Short-answer chart tasks
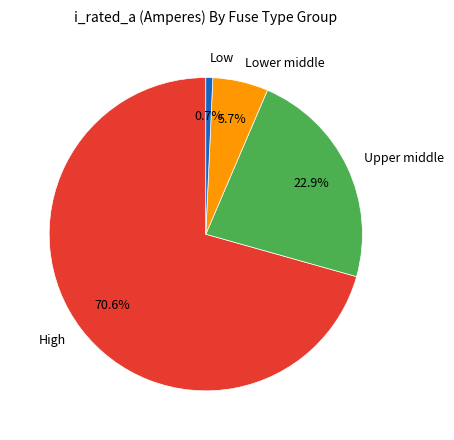

What percentage is NOT represented by Low?

99.3%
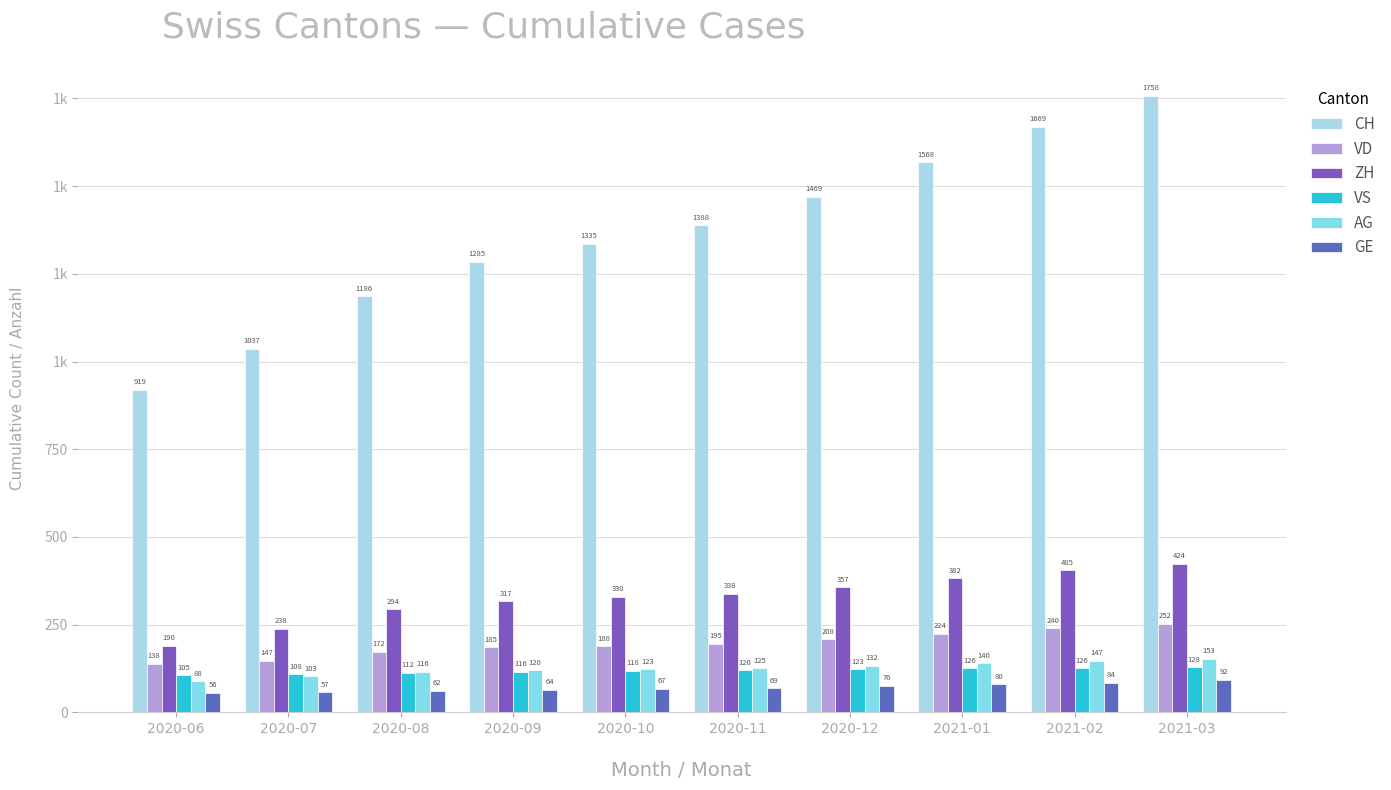

List the series in order of their peak value, highest first.

CH, ZH, VD, AG, VS, GE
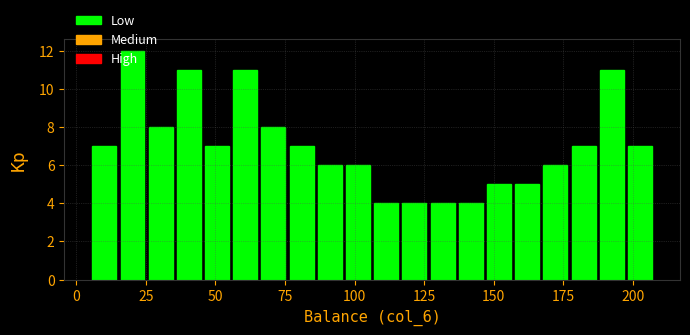

Around what value on the x-axis is the tallest bar? Give the approximate position of its centre, as read against the axis.

20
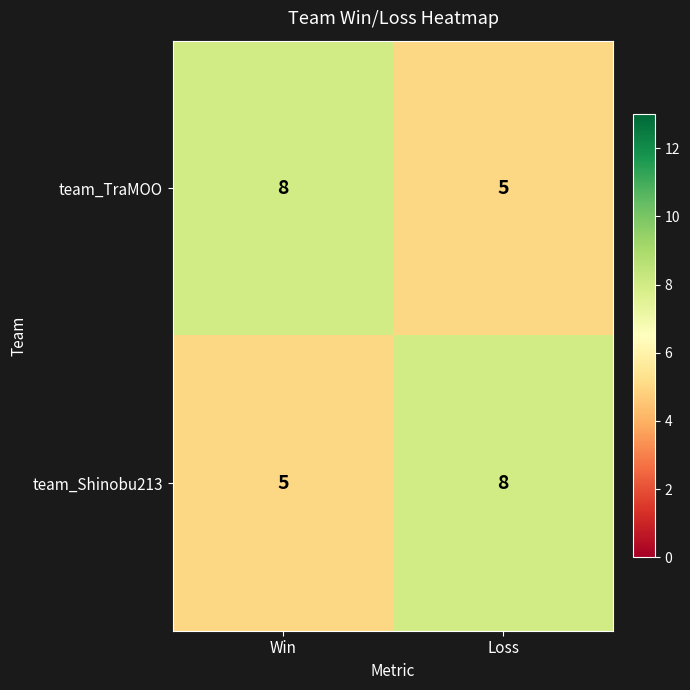

What is the maximum value shown in the chart?

8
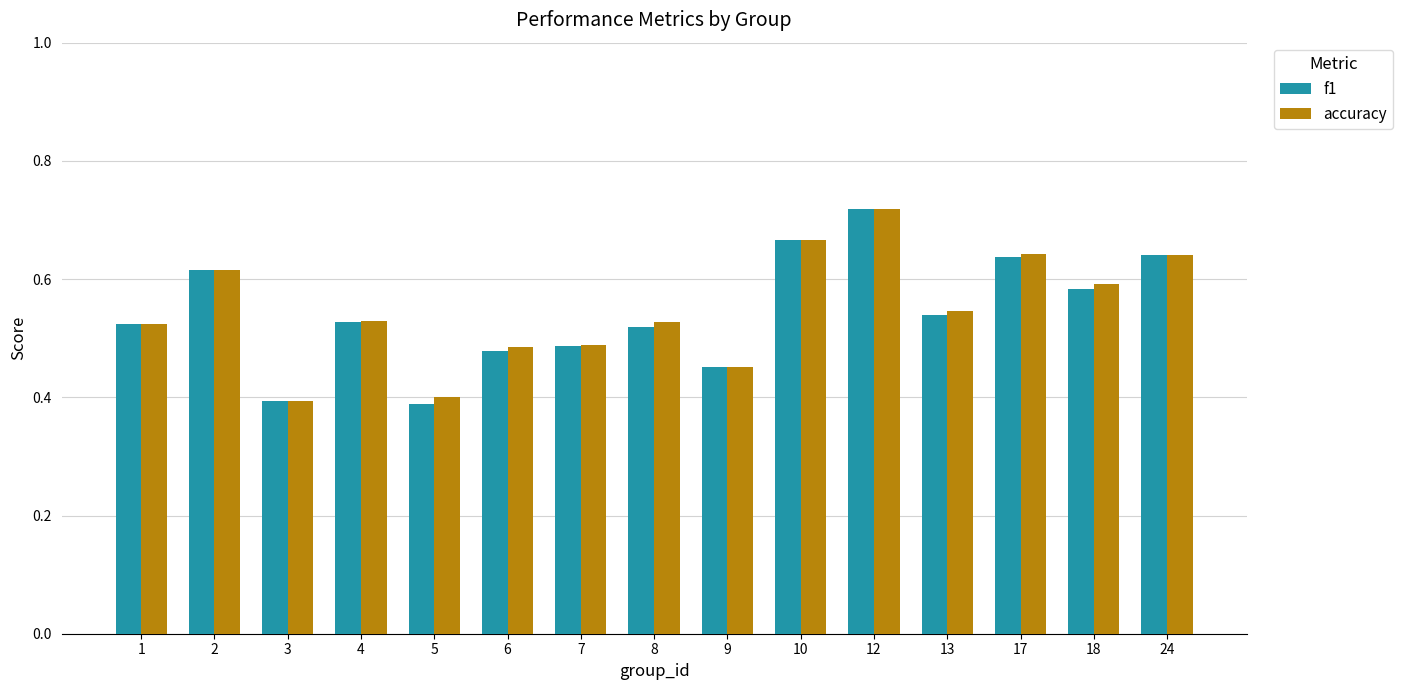

What is the difference between the maximum and minimum values in the f1 series?

0.3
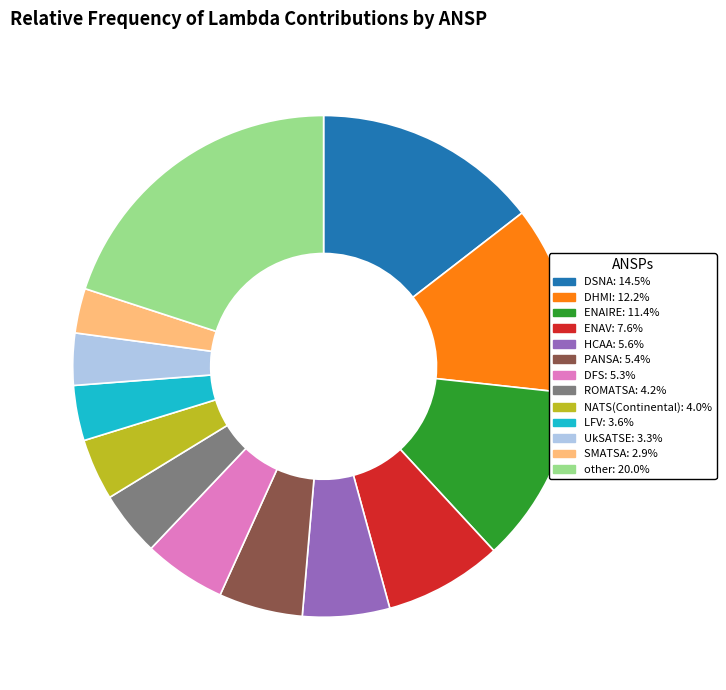

Is there any slice that represents more than half of the pie?

No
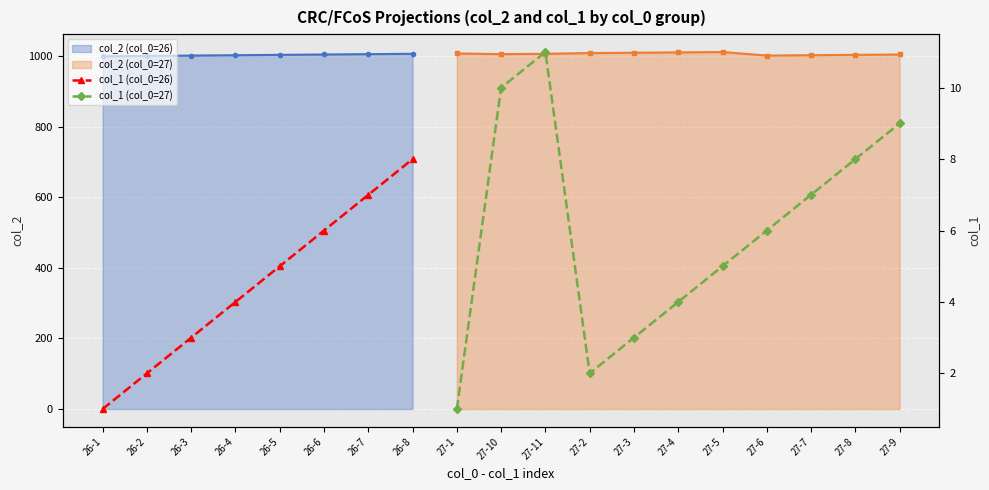

True or false: col_1 (col_0=27) and col_1 (col_0=26) cross at least once.

False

- **EXERCISE AIM**:
Reproduce the text of all the records above verbatim, omitting the pictures.

- **EXERCISE RESPONSE**:
What percentage is NOT represented by Low?

99.3%

List the series in order of their peak value, highest first.

CH, ZH, VD, AG, VS, GE

Around what value on the x-axis is the tallest bar? Give the approximate position of its centre, as read against the axis.

20

What is the maximum value shown in the chart?

8

What is the difference between the maximum and minimum values in the f1 series?

0.3

Is there any slice that represents more than half of the pie?

No

True or false: col_1 (col_0=27) and col_1 (col_0=26) cross at least once.

False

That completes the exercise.